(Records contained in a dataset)
^^^^^^^^^^^^^^^^
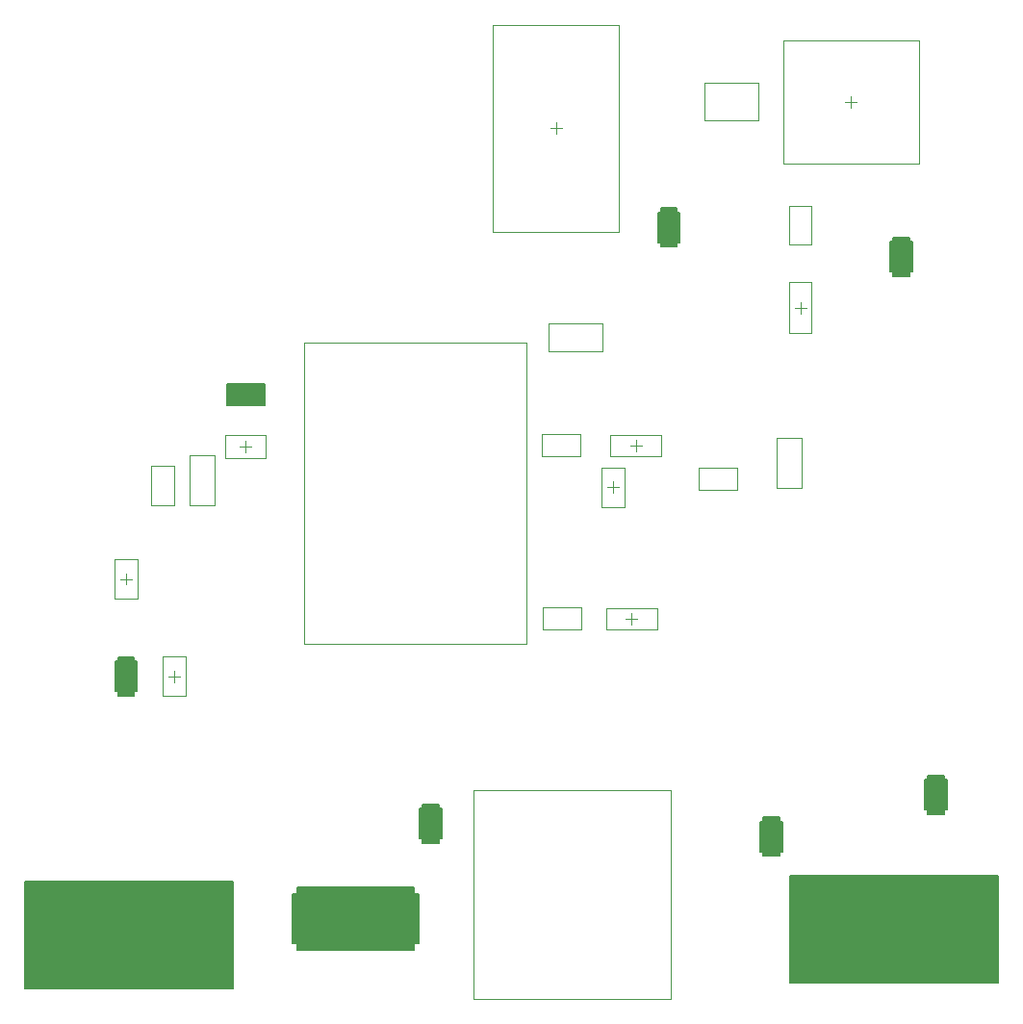
<source format=gbr>
%FSTAX23Y23*%
%MOMM*%
%SFA1B1*%

%IPPOS*%
%ADD13C,0.100000*%
%ADD14C,0.152400*%
%ADD77C,0.050000*%
%LNpcb1_mechanical_15-1*%
%LPD*%
G36*
X01016Y01016D02*
X19304D01*
Y10414*
X01016*
Y01016*
G37*
G36*
X35217Y09271D02*
X35661D01*
Y04953*
X35217*
Y04343*
X2498*
Y04953*
X24536*
Y09271*
X2498*
Y0988*
X35217*
Y09271*
G37*
G36*
X10604Y27139D02*
Y26746D01*
X09207*
Y27139*
X08953*
Y29756*
X09207*
Y30149*
X10604*
Y29756*
X10858*
Y27139*
X10604*
G37*
G36*
X36004Y16802D02*
Y17195D01*
X37401*
Y16802*
X37655*
Y14185*
X37401*
Y13792*
X36004*
Y14185*
X3575*
Y16802*
X36004*
G37*
G36*
X2211Y52285D02*
X18783D01*
Y5414*
X2211*
Y52285*
G37*
G36*
X65976Y15659D02*
Y16052D01*
X67373*
Y15659*
X67627*
Y13042*
X67373*
Y12649*
X65976*
Y13042*
X65722*
Y15659*
X65976*
G37*
G36*
X68326Y01524D02*
X86614D01*
Y10922*
X68326*
Y01524*
G37*
G36*
X81851Y16725D02*
Y16332D01*
X80454*
Y16725*
X802*
Y19342*
X80454*
Y19735*
X81851*
Y19342*
X82105*
Y16725*
X81851*
G37*
G36*
X58356Y66636D02*
Y66243D01*
X56959*
Y66636*
X56705*
Y69253*
X56959*
Y69646*
X58356*
Y69253*
X5861*
Y66636*
X58356*
G37*
G36*
X77406Y66668D02*
Y67062D01*
X78803*
Y66668*
X79057*
Y64052*
X78803*
Y63658*
X77406*
Y64052*
X77152*
Y66668*
X77406*
G37*
G54D13*
X52705Y44584D02*
Y45584D01*
X52204Y45085D02*
X53204D01*
X7366Y78493D02*
Y79493D01*
X73159Y78994D02*
X74159D01*
X13596Y28448D02*
X14596D01*
X14097Y27947D02*
Y28947D01*
X20383Y4814D02*
Y4914D01*
X19883Y48641D02*
X20883D01*
X09405Y37019D02*
X10405D01*
X09906Y36519D02*
Y37519D01*
X47699Y76183D02*
Y77183D01*
X47199Y76683D02*
X48199D01*
X68714Y60879D02*
X69714D01*
X69215Y60379D02*
Y61379D01*
X54356Y33027D02*
Y34027D01*
X53855Y33528D02*
X54855D01*
X54737Y48267D02*
Y49267D01*
X54236Y48768D02*
X55236D01*
G54D14*
X18783Y52285D02*
Y5414D01*
X2211*
Y52285D02*
Y5414D01*
X18783Y52285D02*
X2211D01*
X35661Y04953D02*
Y09271D01*
X35217Y04953D02*
X35661D01*
X24536D02*
X2498D01*
X24536D02*
Y09271D01*
X2498*
X35217D02*
X35661D01*
X35217D02*
Y0988D01*
Y04343D02*
Y04953D01*
X2498Y04343D02*
X35217D01*
X2498D02*
Y04953D01*
Y09271D02*
Y0988D01*
X35217*
X65976Y16052D02*
X67373D01*
Y15659D02*
Y16052D01*
Y12649D02*
Y13042D01*
X65976Y12649D02*
X67373D01*
X65976D02*
Y13042D01*
Y15659D02*
Y16052D01*
X65722Y15659D02*
X65976D01*
X67373D02*
X67627D01*
Y13042D02*
Y15659D01*
X67373Y13042D02*
X67627D01*
X65722D02*
X65976D01*
X65722D02*
Y15659D01*
X77406Y67062D02*
X78803D01*
Y66668D02*
Y67062D01*
Y63658D02*
Y64052D01*
X77406Y63658D02*
X78803D01*
X77406D02*
Y64052D01*
Y66668D02*
Y67062D01*
X77152Y66668D02*
X77406D01*
X78803D02*
X79057D01*
Y64052D02*
Y66668D01*
X78803Y64052D02*
X79057D01*
X77152D02*
X77406D01*
X77152D02*
Y66668D01*
X09207Y26746D02*
X10604D01*
X09207D02*
Y27139D01*
Y29756D02*
Y30149D01*
X10604*
Y29756D02*
Y30149D01*
Y26746D02*
Y27139D01*
X10858*
X08953D02*
X09207D01*
X08953D02*
Y29756D01*
X09207*
X10604D02*
X10858D01*
Y27139D02*
Y29756D01*
X80454Y16332D02*
X81851D01*
X80454D02*
Y16725D01*
Y19342D02*
Y19735D01*
X81851*
Y19342D02*
Y19735D01*
Y16332D02*
Y16725D01*
X82105*
X802D02*
X80454D01*
X802D02*
Y19342D01*
X80454*
X81851D02*
X82105D01*
Y16725D02*
Y19342D01*
X36004Y17195D02*
X37401D01*
Y16802D02*
Y17195D01*
Y13792D02*
Y14185D01*
X36004Y13792D02*
X37401D01*
X36004D02*
Y14185D01*
Y16802D02*
Y17195D01*
X3575Y16802D02*
X36004D01*
X37401D02*
X37655D01*
Y14185D02*
Y16802D01*
X37401Y14185D02*
X37655D01*
X3575D02*
X36004D01*
X3575D02*
Y16802D01*
X56959Y66243D02*
X58356D01*
X56959D02*
Y66636D01*
Y69253D02*
Y69646D01*
X58356*
Y69253D02*
Y69646D01*
Y66243D02*
Y66636D01*
X5861*
X56705D02*
X56959D01*
X56705D02*
Y69253D01*
X56959*
X58356D02*
X5861D01*
Y66636D02*
Y69253D01*
X01016Y01016D02*
X19304D01*
X01016D02*
Y10414D01*
X19304*
Y01016D02*
Y10414D01*
X68326Y01524D02*
X86614D01*
X68326D02*
Y10922D01*
X86614*
Y01524D02*
Y10922D01*
G54D77*
X40434Y18404D02*
X57779D01*
Y00034D02*
Y18404D01*
X40434Y00034D02*
X57779D01*
X40434D02*
Y18404D01*
X51704Y43334D02*
X53704D01*
X51704Y46834D02*
X53704D01*
X51704Y43334D02*
Y46834D01*
X53704Y43334D02*
Y46834D01*
X67083Y49458D02*
X69313D01*
X67083Y45028D02*
X69313D01*
X67083D02*
Y49458D01*
X69313Y45028D02*
Y49458D01*
X1208Y43461D02*
Y46961D01*
X1408*
Y43461D02*
Y46961D01*
X1208Y43461D02*
X1408D01*
X60763Y77338D02*
X65473D01*
X60763Y80648D02*
X65473D01*
X60763Y77338D02*
Y80648D01*
X65473Y77338D02*
Y80648D01*
X47047Y57087D02*
X51757D01*
X47047Y59497D02*
X51757D01*
X47047Y57087D02*
Y59497D01*
X51757Y57087D02*
Y59497D01*
X67684Y73593D02*
X79634D01*
X67684Y84393D02*
X79634D01*
Y73593D02*
Y84393D01*
X67684Y73593D02*
Y84393D01*
X13096Y26697D02*
Y30197D01*
X15096Y26697D02*
Y30197D01*
X13096Y26697D02*
X15096D01*
X13096Y30197D02*
X15096D01*
X18633Y4764D02*
X22133D01*
X18633Y4964D02*
X22133D01*
Y4764D02*
Y4964D01*
X18633Y4764D02*
Y4964D01*
X10905Y35269D02*
Y38769D01*
X08905Y35269D02*
Y38769D01*
X10905*
X08905Y35269D02*
X10905D01*
X25568Y31277D02*
Y57777D01*
X45068*
Y31277D02*
Y57777D01*
X25568Y31277D02*
X45068D01*
X6029Y46808D02*
X6366D01*
X6029Y44884D02*
X6366D01*
Y46808*
X6029Y44884D02*
Y46808D01*
X42124Y67583D02*
X53274D01*
X42124Y85783D02*
X53274D01*
X42124Y67583D02*
Y85783D01*
X53274Y67583D02*
Y85783D01*
X70176Y66432D02*
Y69802D01*
X68252Y66432D02*
Y69802D01*
Y66432D02*
X70176D01*
X68252Y69802D02*
X70176D01*
X70164Y58629D02*
Y63129D01*
X68264Y58629D02*
Y63129D01*
X70164*
X68264Y58629D02*
X70164D01*
X52105Y34477D02*
X56605D01*
X52105Y32577D02*
X56605D01*
X52105D02*
Y34477D01*
X56605Y32577D02*
Y34477D01*
X46574Y32565D02*
X49944D01*
X46574Y34489D02*
X49944D01*
X46574Y32565D02*
Y34489D01*
X49944Y32565D02*
Y34489D01*
X52486Y49717D02*
X56986D01*
X52486Y47817D02*
X56986D01*
X52486D02*
Y49717D01*
X56986Y47817D02*
Y49717D01*
X46447Y47805D02*
X49817D01*
X46447Y49729D02*
X49817D01*
X46447Y47805D02*
Y49729D01*
X49817Y47805D02*
Y49729D01*
X17668Y43504D02*
Y47934D01*
X15438Y43504D02*
Y47934D01*
Y43504D02*
X17668D01*
X15438Y47934D02*
X17668D01*
M02*
</source>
^^^^^^^^^^^^^^^^
**Activity**: Leave out the pictures. Transcribe only the lines above, from the first through the one that contains "X67373Y13042D02*".

**Solution to the problem**:
<source format=gbr>
%FSTAX23Y23*%
%MOMM*%
%SFA1B1*%

%IPPOS*%
%ADD13C,0.100000*%
%ADD14C,0.152400*%
%ADD77C,0.050000*%
%LNpcb1_mechanical_15-1*%
%LPD*%
G36*
X01016Y01016D02*
X19304D01*
Y10414*
X01016*
Y01016*
G37*
G36*
X35217Y09271D02*
X35661D01*
Y04953*
X35217*
Y04343*
X2498*
Y04953*
X24536*
Y09271*
X2498*
Y0988*
X35217*
Y09271*
G37*
G36*
X10604Y27139D02*
Y26746D01*
X09207*
Y27139*
X08953*
Y29756*
X09207*
Y30149*
X10604*
Y29756*
X10858*
Y27139*
X10604*
G37*
G36*
X36004Y16802D02*
Y17195D01*
X37401*
Y16802*
X37655*
Y14185*
X37401*
Y13792*
X36004*
Y14185*
X3575*
Y16802*
X36004*
G37*
G36*
X2211Y52285D02*
X18783D01*
Y5414*
X2211*
Y52285*
G37*
G36*
X65976Y15659D02*
Y16052D01*
X67373*
Y15659*
X67627*
Y13042*
X67373*
Y12649*
X65976*
Y13042*
X65722*
Y15659*
X65976*
G37*
G36*
X68326Y01524D02*
X86614D01*
Y10922*
X68326*
Y01524*
G37*
G36*
X81851Y16725D02*
Y16332D01*
X80454*
Y16725*
X802*
Y19342*
X80454*
Y19735*
X81851*
Y19342*
X82105*
Y16725*
X81851*
G37*
G36*
X58356Y66636D02*
Y66243D01*
X56959*
Y66636*
X56705*
Y69253*
X56959*
Y69646*
X58356*
Y69253*
X5861*
Y66636*
X58356*
G37*
G36*
X77406Y66668D02*
Y67062D01*
X78803*
Y66668*
X79057*
Y64052*
X78803*
Y63658*
X77406*
Y64052*
X77152*
Y66668*
X77406*
G37*
G54D13*
X52705Y44584D02*
Y45584D01*
X52204Y45085D02*
X53204D01*
X7366Y78493D02*
Y79493D01*
X73159Y78994D02*
X74159D01*
X13596Y28448D02*
X14596D01*
X14097Y27947D02*
Y28947D01*
X20383Y4814D02*
Y4914D01*
X19883Y48641D02*
X20883D01*
X09405Y37019D02*
X10405D01*
X09906Y36519D02*
Y37519D01*
X47699Y76183D02*
Y77183D01*
X47199Y76683D02*
X48199D01*
X68714Y60879D02*
X69714D01*
X69215Y60379D02*
Y61379D01*
X54356Y33027D02*
Y34027D01*
X53855Y33528D02*
X54855D01*
X54737Y48267D02*
Y49267D01*
X54236Y48768D02*
X55236D01*
G54D14*
X18783Y52285D02*
Y5414D01*
X2211*
Y52285D02*
Y5414D01*
X18783Y52285D02*
X2211D01*
X35661Y04953D02*
Y09271D01*
X35217Y04953D02*
X35661D01*
X24536D02*
X2498D01*
X24536D02*
Y09271D01*
X2498*
X35217D02*
X35661D01*
X35217D02*
Y0988D01*
Y04343D02*
Y04953D01*
X2498Y04343D02*
X35217D01*
X2498D02*
Y04953D01*
Y09271D02*
Y0988D01*
X35217*
X65976Y16052D02*
X67373D01*
Y15659D02*
Y16052D01*
Y12649D02*
Y13042D01*
X65976Y12649D02*
X67373D01*
X65976D02*
Y13042D01*
Y15659D02*
Y16052D01*
X65722Y15659D02*
X65976D01*
X67373D02*
X67627D01*
Y13042D02*
Y15659D01*
X67373Y13042D02*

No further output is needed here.